Jul 2, 2012

The Pharisees - George Whitefield

The Pharisees were the strictest sect among the Jews. “I was of the strictest sect, of the Pharisees,” says Paul. They prayed often; not only so, but they made long prayers; and, that they might appear extraordinary devout, they would pray at the corners of the street, where two ways met, that people going or coming, both ways, might see them. “They made broad (as our Lord informs us) the borders of their phylacteries,” they had pieces of parchment sown to their long robes, on which some parts of the Scripture were written, that people might from thence infer, that they were lovers of the law of God.

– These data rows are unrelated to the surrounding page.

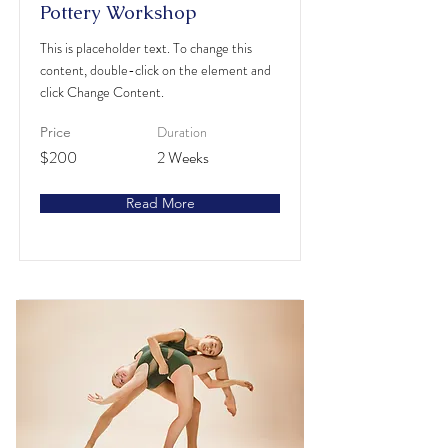
Pottery Workshop
This is placeholder text. To change this
content, double-click on the element and
click Change Content.
Duration
Price
$200
2 Weeks
Read More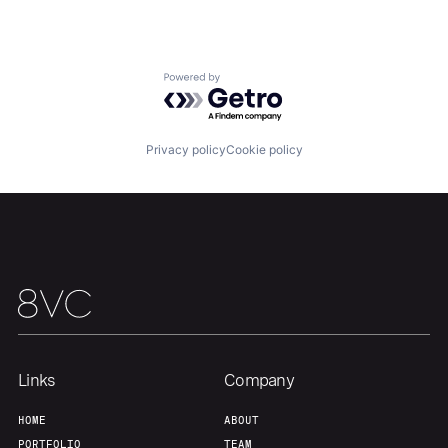
Portfolio
Fellowship
Powered by Getro.com
About
Build
Privacy policy
Cookie policy
Our Thesis
Jobs
Team
Contact
Links
Company
HOME
ABOUT
PORTFOLIO
TEAM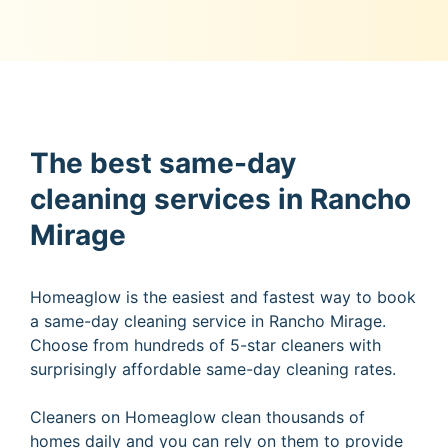
The best same-day
cleaning services in Rancho
Mirage
Homeaglow is the easiest and fastest way to book
a same-day cleaning service in Rancho Mirage.
Choose from hundreds of 5-star cleaners with
surprisingly affordable same-day cleaning rates.
Cleaners on Homeaglow clean thousands of
homes daily and you can rely on them to provide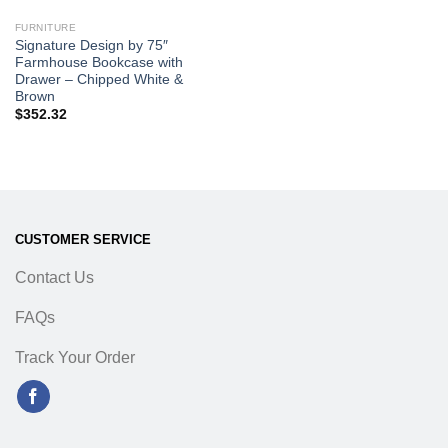
FURNITURE
Signature Design by 75″
Farmhouse Bookcase with
Drawer – Chipped White &
Brown
$
352.32
CUSTOMER SERVICE
Contact Us
FAQs
Track Your Order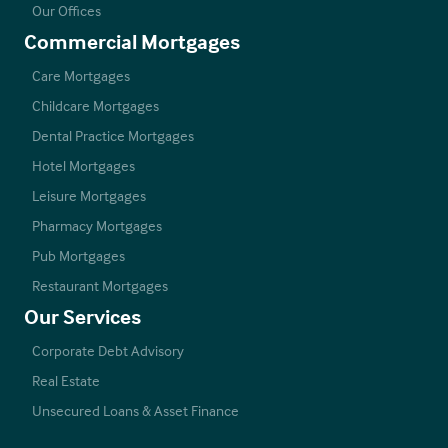
Our Offices
Commercial Mortgages
Care Mortgages
Childcare Mortgages
Dental Practice Mortgages
Hotel Mortgages
Leisure Mortgages
Pharmacy Mortgages
Pub Mortgages
Restaurant Mortgages
Our Services
Corporate Debt Advisory
Real Estate
Unsecured Loans & Asset Finance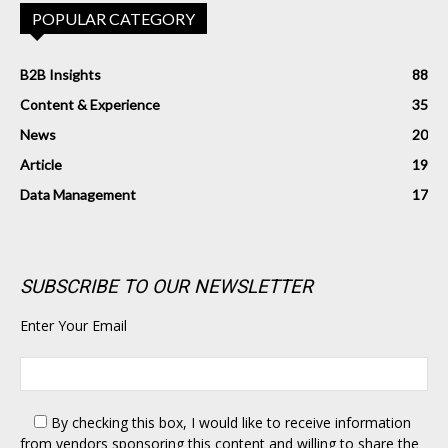
POPULAR CATEGORY
B2B Insights
88
Content & Experience
35
News
20
Article
19
Data Management
17
SUBSCRIBE TO OUR NEWSLETTER
Enter Your Email
By checking this box,
I would like to receive information
from vendors sponsoring this content and willing to share the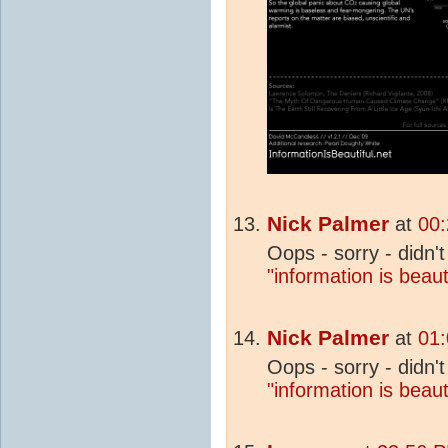
Nick Palmer
at
00:
Oops - sorry - didn't 
"information is beaut
Nick Palmer
at
01:
Oops - sorry - didn't 
"information is beaut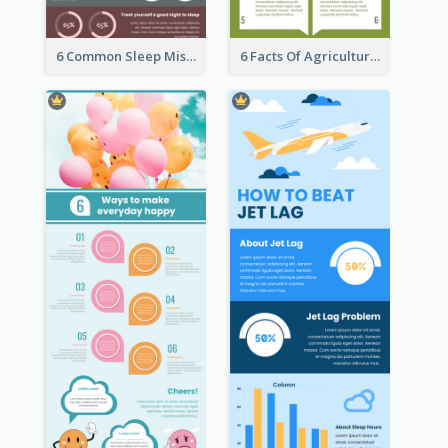
6 Common Sleep Mistakes Infographic
6 Facts Of Agriculture And Farm Infographic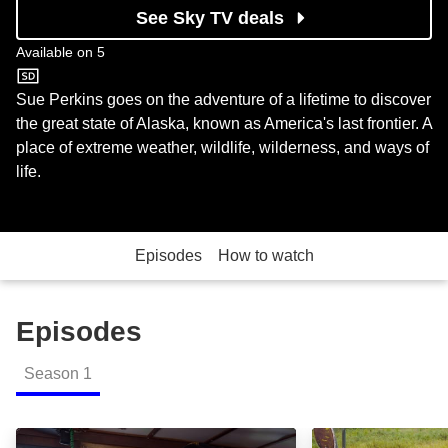
See Sky TV deals
Available on
5
5
Sue Perkins goes on the adventure of a lifetime to discover
the great state of Alaska, known as America's last frontier. A
place of extreme weather, wildlife, wilderness, and ways of
life.
Episodes
How to watch
Episodes
Season
1
S01:E01 - Episode 1: Episode Image
S01:E02 - Episo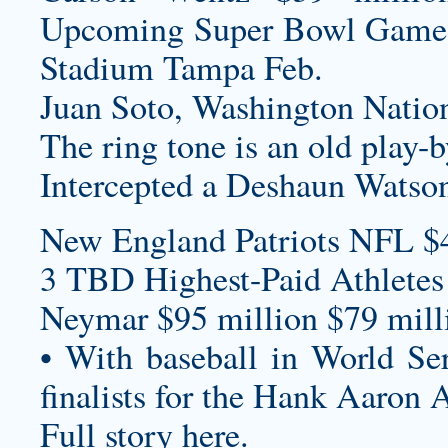
Upcoming Super Bowl Game
Stadium Tampa Feb.
Juan Soto, Washington Nation
The ring tone is an old play-
Intercepted a Deshaun Watson
New England Patriots NFL $
3 TBD Highest-Paid Athletes
Neymar $95 million $79 milli
• With baseball in World S
finalists for the Hank Aaron
Full story here.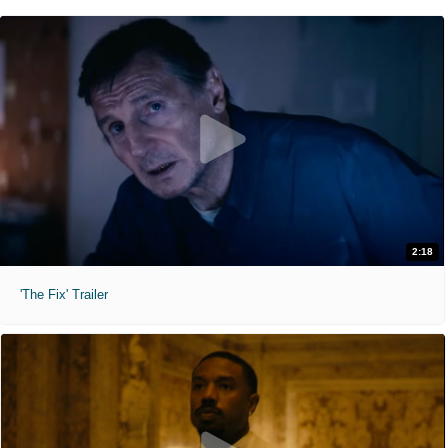
2:18
'The Fix' Trailer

They were so very punctual and exact in outward purifications, that they washed at their going out and coming in. They held the washing of pots, brazen vessels and tables, and many other such-like things they did. They were very zealous for the traditions of the fathers, and for the observation of the rites and ceremonies of the church, notwithstanding they frequently made void the law of God by their traditions. And they were so exceedingly exact in the outward observation of the Sabbath, that they condemned our Lord for making a little clay with his spittle; and called him a sinner, and said, he was not of God, because he had given sight to a man born blind, on the Sabbath-day. For these reasons they were had in high veneration among the people, who were sadly misled by these blind guides: they had the uppermost places in the synagogues, and greetings in the market-places (which they loved dearly) and were called of men, Rabbi; in short, they had such a reputation for piety, that it became a proverb among the Jews, that, if there were but two men saved, the one of them must be a Pharisee.